Other experiments were designed to determine whether culture supernatants derived from HTLV-1+ T cells could convey viral elements to cultured TECs. For these experiments, lymphocytes (2 x 106/mL) were cultured for 72 h in Falcon tubes and centrifuged, and the supernatants were filtered through 0.22 µM pore size membranes, which retain cells but allow the passage of virus particles. We then plated 5 x 105 TECs in culture flasks. Twenty-four hours later, these cells were incubated for 90 min with supernatants derived from infected or uninfected lymphocytes. Cells were then harvested and labelled with antibodies against the viral proteins gp46 and p19. Alternatively, their DNA was extracted for polymerase chain reaction (PCR) analysis. For PCR, genomic DNA from TECs exposed to lymphocyte-derived culture supernatants was extracted using the Wizard SV Genomic DNA Purification System kit from Promega Co (Madison, USA), according to the manufacturer's instructions. The primers and the procedures used for PCR were derived from prior research (Lee et al. 2004).

For the various experiments summarised above, quantitative data were expressed as the mean ± standard error and the results were statistically analysed using Student t test. Differences were considered statistically significant when the p values were < 0.05.

In the first set of experiments, we showed that after 2 h in co-cultures, infected T cells were able to adhere to TECs, exhibiting an AI that was significantly higher than that obtained with the uninfected T cells (Fig. 1). We thus tested whether, in heterocellular cell-cell adhesion conditions, we could detect viral proteins in TECs. We co-cultured the cells for 24 h and then the TECs were stained with anti-cytokeratin and anti-gp46 antibodies. As seen in Fig. 2A, viral gp46 and cytok2ratin were co-localised in TEC cultures, indicating that these cells might have HTLV-1 on their surface or in the cytoplasm. This result was confirmed using double-label immunofluorescence for the detection of cytokeratins and the viral matrix protein p19 (Fig. 2B).
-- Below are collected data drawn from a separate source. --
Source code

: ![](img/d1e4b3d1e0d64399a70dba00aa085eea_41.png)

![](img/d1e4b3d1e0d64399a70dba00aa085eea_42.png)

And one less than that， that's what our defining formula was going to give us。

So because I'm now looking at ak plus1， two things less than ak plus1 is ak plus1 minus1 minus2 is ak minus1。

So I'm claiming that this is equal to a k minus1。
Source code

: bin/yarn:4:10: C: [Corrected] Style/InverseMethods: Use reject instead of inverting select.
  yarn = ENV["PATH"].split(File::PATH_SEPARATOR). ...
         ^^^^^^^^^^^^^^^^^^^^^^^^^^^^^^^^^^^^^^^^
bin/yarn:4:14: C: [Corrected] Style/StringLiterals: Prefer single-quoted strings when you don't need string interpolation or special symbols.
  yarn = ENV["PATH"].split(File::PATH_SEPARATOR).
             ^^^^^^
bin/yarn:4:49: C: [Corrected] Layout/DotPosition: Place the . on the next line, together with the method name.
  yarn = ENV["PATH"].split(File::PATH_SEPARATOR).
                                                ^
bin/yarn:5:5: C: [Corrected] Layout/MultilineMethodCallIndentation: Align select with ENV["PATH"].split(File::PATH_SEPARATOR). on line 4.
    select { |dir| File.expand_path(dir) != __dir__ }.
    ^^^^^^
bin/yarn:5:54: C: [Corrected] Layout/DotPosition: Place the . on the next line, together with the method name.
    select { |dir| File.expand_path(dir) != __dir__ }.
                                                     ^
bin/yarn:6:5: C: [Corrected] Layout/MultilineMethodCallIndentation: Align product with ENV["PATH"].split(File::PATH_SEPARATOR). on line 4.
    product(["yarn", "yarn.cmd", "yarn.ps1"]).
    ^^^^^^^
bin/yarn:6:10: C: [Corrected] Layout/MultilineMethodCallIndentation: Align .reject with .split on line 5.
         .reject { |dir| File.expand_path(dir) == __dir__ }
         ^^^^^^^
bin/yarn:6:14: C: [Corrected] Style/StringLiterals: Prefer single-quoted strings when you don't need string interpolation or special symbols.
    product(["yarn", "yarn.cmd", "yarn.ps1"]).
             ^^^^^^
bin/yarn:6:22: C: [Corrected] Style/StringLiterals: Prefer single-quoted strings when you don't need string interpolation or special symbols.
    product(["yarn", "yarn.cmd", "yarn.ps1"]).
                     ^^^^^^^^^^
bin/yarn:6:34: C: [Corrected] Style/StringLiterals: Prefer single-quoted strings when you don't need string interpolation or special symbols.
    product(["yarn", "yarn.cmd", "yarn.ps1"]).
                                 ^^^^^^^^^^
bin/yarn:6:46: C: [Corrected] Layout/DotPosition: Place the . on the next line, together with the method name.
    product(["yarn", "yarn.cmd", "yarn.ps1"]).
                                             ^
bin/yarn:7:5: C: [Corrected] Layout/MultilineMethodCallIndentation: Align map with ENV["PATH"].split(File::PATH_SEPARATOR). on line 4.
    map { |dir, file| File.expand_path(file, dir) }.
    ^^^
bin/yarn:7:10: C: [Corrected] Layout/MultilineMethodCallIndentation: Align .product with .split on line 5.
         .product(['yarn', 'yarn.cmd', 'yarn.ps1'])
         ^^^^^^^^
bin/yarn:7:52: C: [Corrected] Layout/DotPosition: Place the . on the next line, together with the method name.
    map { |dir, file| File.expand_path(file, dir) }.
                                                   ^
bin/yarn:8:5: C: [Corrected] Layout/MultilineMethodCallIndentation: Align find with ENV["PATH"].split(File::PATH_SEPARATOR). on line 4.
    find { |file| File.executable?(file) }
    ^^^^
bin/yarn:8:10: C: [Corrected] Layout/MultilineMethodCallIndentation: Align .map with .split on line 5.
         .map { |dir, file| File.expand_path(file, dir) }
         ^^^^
We then tested the hypothesis that TECs can be infected by free HTLV-1 virions using the supernatant of infected T cells. Epithelial cells were cultured for 90 min with supernatant harvested from infected T cells cultured for 72 h. Cells were then washed, immunostained with the anti-gp46 antibody to detect this viral protein on their surface and analysed by cytofluorometry. As shown in Fig. 2C, only TECs incubated with supernatants from HTLV-1-infected lymphocytes were labelled to visualise viral gp46.

Finally, we used reverse transcription-PCR to screen for the presence of the Tax gene in the genome of TECs treated with HTLV-1 infected cells. These experiments revealed that HTLV-1 was able to penetrate into TECs and integrate its proviral DNA (Fig. 2D).

In conclusion, we showed herein that the human thymic epithelium can be infected in vitro by HTLV-1, not only via cell-cell contact, but also via exposure to virus-containing medium.

Given that activated T lymphocytes and dendritic cells recirculate from the periphery to the thymus (Tian et al. 2007, Li et al. 2009) and that HTLV-1 can be transmitted in a cell-free manner, as has been reported for dendritic cells (Jones et al. 2008), it is conceivable that T lymphocytes and dendritic cells, once infected by HTLV-1, carry the virus into the thymus and infect microenvironmental cells, such as TECs. Thus, we hypothesize that the human thymic epithelium is a putative reservoir for HTLV-1, opening up a research field related to the role of the thymus in the HTLV-1 infection cycle.